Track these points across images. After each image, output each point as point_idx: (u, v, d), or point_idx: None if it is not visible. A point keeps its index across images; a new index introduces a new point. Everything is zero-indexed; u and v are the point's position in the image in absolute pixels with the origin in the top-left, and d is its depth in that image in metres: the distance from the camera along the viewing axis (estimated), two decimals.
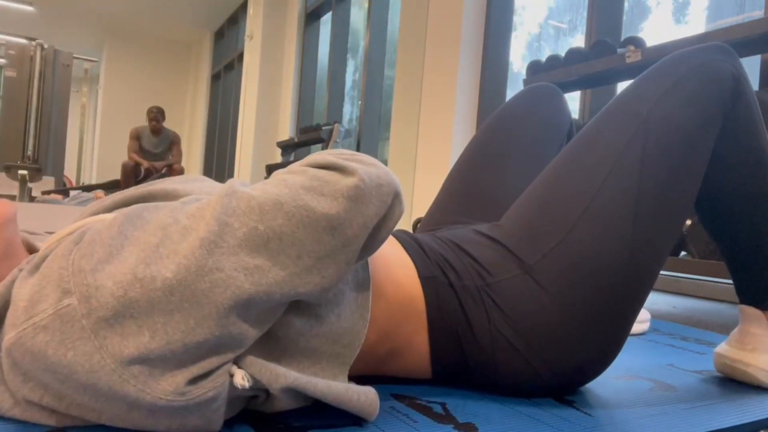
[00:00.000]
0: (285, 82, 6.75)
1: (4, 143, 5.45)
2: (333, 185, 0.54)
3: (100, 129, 10.09)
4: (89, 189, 5.21)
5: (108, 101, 9.98)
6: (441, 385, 0.78)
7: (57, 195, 4.50)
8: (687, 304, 2.14)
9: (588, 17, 3.19)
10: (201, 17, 8.92)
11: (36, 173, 4.79)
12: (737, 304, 0.89)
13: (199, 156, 10.01)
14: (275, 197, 0.53)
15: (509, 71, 3.75)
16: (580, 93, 3.12)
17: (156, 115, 5.59)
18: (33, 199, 4.78)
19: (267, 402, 0.60)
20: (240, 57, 8.16)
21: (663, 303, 2.09)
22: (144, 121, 5.71)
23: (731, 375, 0.90)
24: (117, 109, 9.87)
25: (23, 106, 5.51)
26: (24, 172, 4.64)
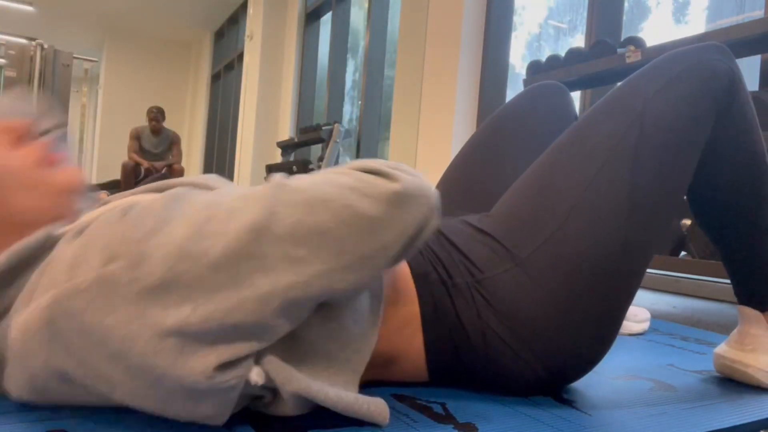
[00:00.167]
0: (285, 82, 6.75)
1: None
2: (377, 188, 0.55)
3: (100, 129, 10.09)
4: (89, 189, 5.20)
5: (108, 101, 9.98)
6: (440, 386, 0.78)
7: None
8: (687, 304, 2.14)
9: (588, 17, 3.19)
10: (201, 17, 8.92)
11: None
12: (737, 304, 0.89)
13: (199, 156, 10.01)
14: (322, 193, 0.54)
15: (509, 71, 3.75)
16: (580, 93, 3.12)
17: (156, 115, 5.59)
18: None
19: (272, 404, 0.60)
20: (240, 57, 8.16)
21: (663, 303, 2.09)
22: (144, 121, 5.71)
23: (731, 375, 0.90)
24: (117, 109, 9.86)
25: None
26: None
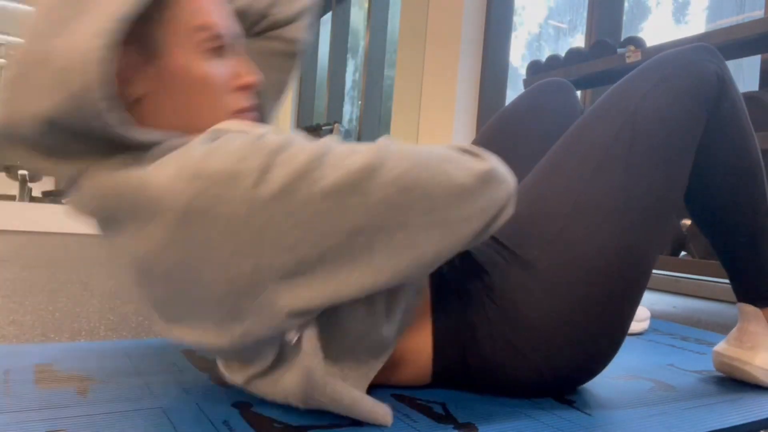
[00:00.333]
0: None
1: None
2: (470, 164, 0.60)
3: None
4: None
5: None
6: (441, 386, 0.78)
7: None
8: (687, 304, 2.14)
9: (588, 17, 3.19)
10: None
11: (36, 173, 4.78)
12: (735, 304, 0.89)
13: None
14: (424, 157, 0.58)
15: (509, 71, 3.75)
16: (580, 93, 3.13)
17: None
18: (33, 199, 4.78)
19: (270, 376, 0.62)
20: None
21: (663, 303, 2.09)
22: None
23: (730, 373, 0.90)
24: None
25: None
26: (24, 172, 4.64)
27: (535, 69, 3.09)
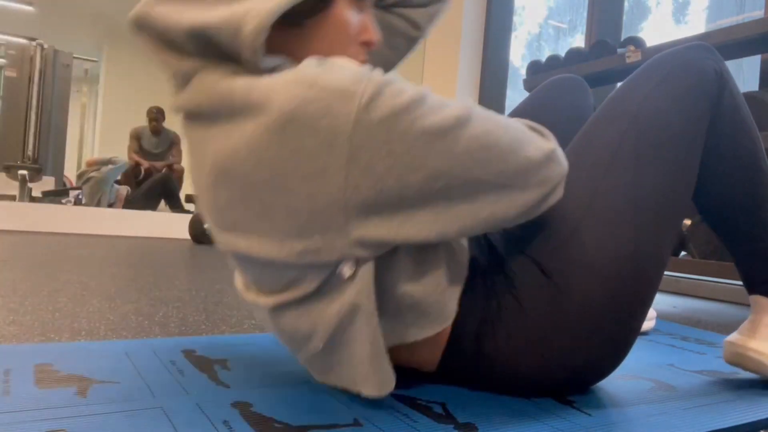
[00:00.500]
0: None
1: (4, 143, 5.45)
2: (536, 140, 0.64)
3: (100, 129, 10.08)
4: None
5: (108, 101, 9.97)
6: (441, 385, 0.78)
7: None
8: (687, 304, 2.14)
9: (588, 17, 3.19)
10: None
11: (36, 173, 4.79)
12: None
13: None
14: (503, 122, 0.62)
15: (509, 71, 3.75)
16: None
17: (156, 116, 5.58)
18: (33, 199, 4.78)
19: (310, 306, 0.64)
20: None
21: (663, 303, 2.09)
22: (144, 121, 5.70)
23: (741, 363, 0.88)
24: (117, 109, 9.85)
25: (23, 106, 5.50)
26: (24, 172, 4.65)
27: (535, 69, 3.08)
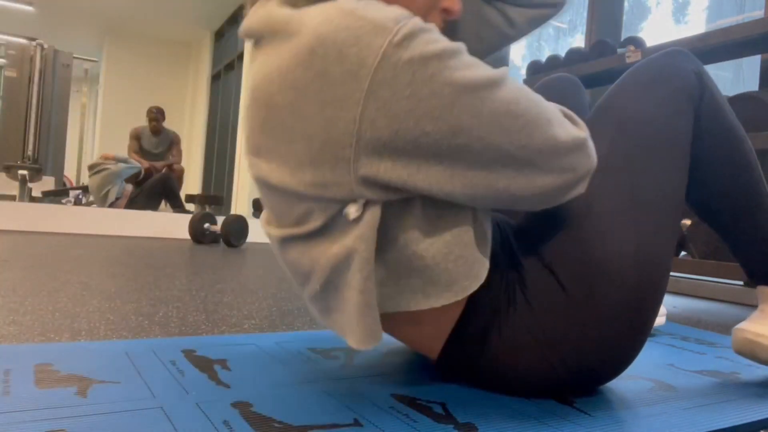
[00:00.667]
0: None
1: (4, 143, 5.45)
2: (568, 125, 0.63)
3: (100, 129, 10.08)
4: (89, 189, 5.20)
5: (108, 101, 9.97)
6: (441, 383, 0.78)
7: None
8: (687, 304, 2.14)
9: (588, 17, 3.19)
10: (201, 17, 8.92)
11: (36, 173, 4.79)
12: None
13: (200, 156, 10.01)
14: (537, 98, 0.61)
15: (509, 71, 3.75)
16: None
17: (156, 115, 5.58)
18: (33, 199, 4.78)
19: (312, 244, 0.65)
20: (240, 57, 8.16)
21: (663, 303, 2.09)
22: (144, 121, 5.70)
23: (752, 351, 0.87)
24: (117, 109, 9.86)
25: (23, 106, 5.50)
26: (24, 172, 4.65)
27: (535, 69, 3.09)
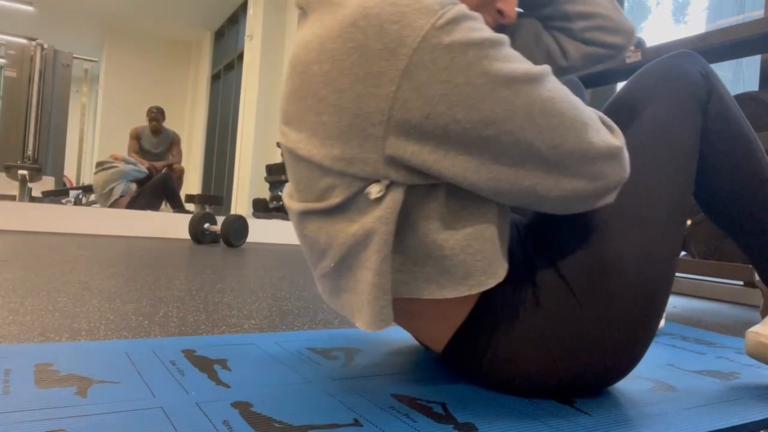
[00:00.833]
0: None
1: (4, 143, 5.45)
2: (605, 132, 0.62)
3: (100, 129, 10.09)
4: (89, 189, 5.20)
5: (108, 101, 9.98)
6: (441, 384, 0.78)
7: None
8: (687, 304, 2.14)
9: None
10: (201, 17, 8.92)
11: (36, 173, 4.79)
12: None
13: (199, 156, 10.01)
14: (576, 101, 0.61)
15: None
16: None
17: (156, 115, 5.58)
18: (33, 199, 4.78)
19: (330, 221, 0.64)
20: (240, 57, 8.16)
21: None
22: (144, 121, 5.70)
23: (766, 356, 0.86)
24: (117, 109, 9.86)
25: (23, 106, 5.51)
26: (24, 172, 4.65)
27: None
━━━━━━━━━━━━━━━━
#### [ASSIGNED TASK]
Every entry, word for word, should be given again; the pictures are not part of the copy.

#### [REPLY TO THE EXERCISE]
Track these points across images. After each image, output each point as point_idx: (u, v, d), or point_idx: None if it is not visible. A point keeps its index across images; a new index introduces a new point. Everything is zero-indexed; u and v are the point's position in the image in absolute pixels with the origin in the top-left, and d is its depth in that image in metres: the distance from the camera along the viewing axis (estimated), two decimals.
[00:00.000]
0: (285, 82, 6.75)
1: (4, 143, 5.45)
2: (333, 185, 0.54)
3: (100, 129, 10.09)
4: (89, 189, 5.21)
5: (108, 101, 9.98)
6: (441, 385, 0.78)
7: (57, 195, 4.50)
8: (687, 304, 2.14)
9: (588, 17, 3.19)
10: (201, 17, 8.92)
11: (36, 173, 4.79)
12: (737, 304, 0.89)
13: (199, 156, 10.01)
14: (275, 197, 0.53)
15: (509, 71, 3.75)
16: (580, 93, 3.12)
17: (156, 115, 5.59)
18: (33, 199, 4.78)
19: (267, 402, 0.60)
20: (240, 57, 8.16)
21: (663, 303, 2.09)
22: (144, 121, 5.71)
23: (731, 375, 0.90)
24: (117, 109, 9.87)
25: (23, 106, 5.51)
26: (24, 172, 4.64)
[00:00.167]
0: (285, 82, 6.75)
1: None
2: (377, 188, 0.55)
3: (100, 129, 10.09)
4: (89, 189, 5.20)
5: (108, 101, 9.98)
6: (440, 386, 0.78)
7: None
8: (687, 304, 2.14)
9: (588, 17, 3.19)
10: (201, 17, 8.92)
11: None
12: (737, 304, 0.89)
13: (199, 156, 10.01)
14: (322, 193, 0.54)
15: (509, 71, 3.75)
16: (580, 93, 3.12)
17: (156, 115, 5.59)
18: None
19: (272, 404, 0.60)
20: (240, 57, 8.16)
21: (663, 303, 2.09)
22: (144, 121, 5.71)
23: (731, 375, 0.90)
24: (117, 109, 9.86)
25: None
26: None
[00:00.333]
0: None
1: None
2: (470, 164, 0.60)
3: None
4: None
5: None
6: (441, 386, 0.78)
7: None
8: (687, 304, 2.14)
9: (588, 17, 3.19)
10: None
11: (36, 173, 4.78)
12: (735, 304, 0.89)
13: None
14: (424, 157, 0.58)
15: (509, 71, 3.75)
16: (580, 93, 3.13)
17: None
18: (33, 199, 4.78)
19: (270, 376, 0.62)
20: None
21: (663, 303, 2.09)
22: None
23: (730, 373, 0.90)
24: None
25: None
26: (24, 172, 4.64)
27: (535, 69, 3.09)
[00:00.500]
0: None
1: (4, 143, 5.45)
2: (536, 140, 0.64)
3: (100, 129, 10.08)
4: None
5: (108, 101, 9.97)
6: (441, 385, 0.78)
7: None
8: (687, 304, 2.14)
9: (588, 17, 3.19)
10: None
11: (36, 173, 4.79)
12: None
13: None
14: (503, 122, 0.62)
15: (509, 71, 3.75)
16: None
17: (156, 116, 5.58)
18: (33, 199, 4.78)
19: (310, 306, 0.64)
20: None
21: (663, 303, 2.09)
22: (144, 121, 5.70)
23: (741, 363, 0.88)
24: (117, 109, 9.85)
25: (23, 106, 5.50)
26: (24, 172, 4.65)
27: (535, 69, 3.08)
[00:00.667]
0: None
1: (4, 143, 5.45)
2: (568, 125, 0.63)
3: (100, 129, 10.08)
4: (89, 189, 5.20)
5: (108, 101, 9.97)
6: (441, 383, 0.78)
7: None
8: (687, 304, 2.14)
9: (588, 17, 3.19)
10: (201, 17, 8.92)
11: (36, 173, 4.79)
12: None
13: (200, 156, 10.01)
14: (537, 98, 0.61)
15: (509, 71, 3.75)
16: None
17: (156, 115, 5.58)
18: (33, 199, 4.78)
19: (312, 244, 0.65)
20: (240, 57, 8.16)
21: (663, 303, 2.09)
22: (144, 121, 5.70)
23: (752, 351, 0.87)
24: (117, 109, 9.86)
25: (23, 106, 5.50)
26: (24, 172, 4.65)
27: (535, 69, 3.09)
[00:00.833]
0: None
1: (4, 143, 5.45)
2: (605, 132, 0.62)
3: (100, 129, 10.09)
4: (89, 189, 5.20)
5: (108, 101, 9.98)
6: (441, 384, 0.78)
7: None
8: (687, 304, 2.14)
9: None
10: (201, 17, 8.92)
11: (36, 173, 4.79)
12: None
13: (199, 156, 10.01)
14: (576, 101, 0.61)
15: None
16: None
17: (156, 115, 5.58)
18: (33, 199, 4.78)
19: (330, 221, 0.64)
20: (240, 57, 8.16)
21: None
22: (144, 121, 5.70)
23: (766, 356, 0.86)
24: (117, 109, 9.86)
25: (23, 106, 5.51)
26: (24, 172, 4.65)
27: None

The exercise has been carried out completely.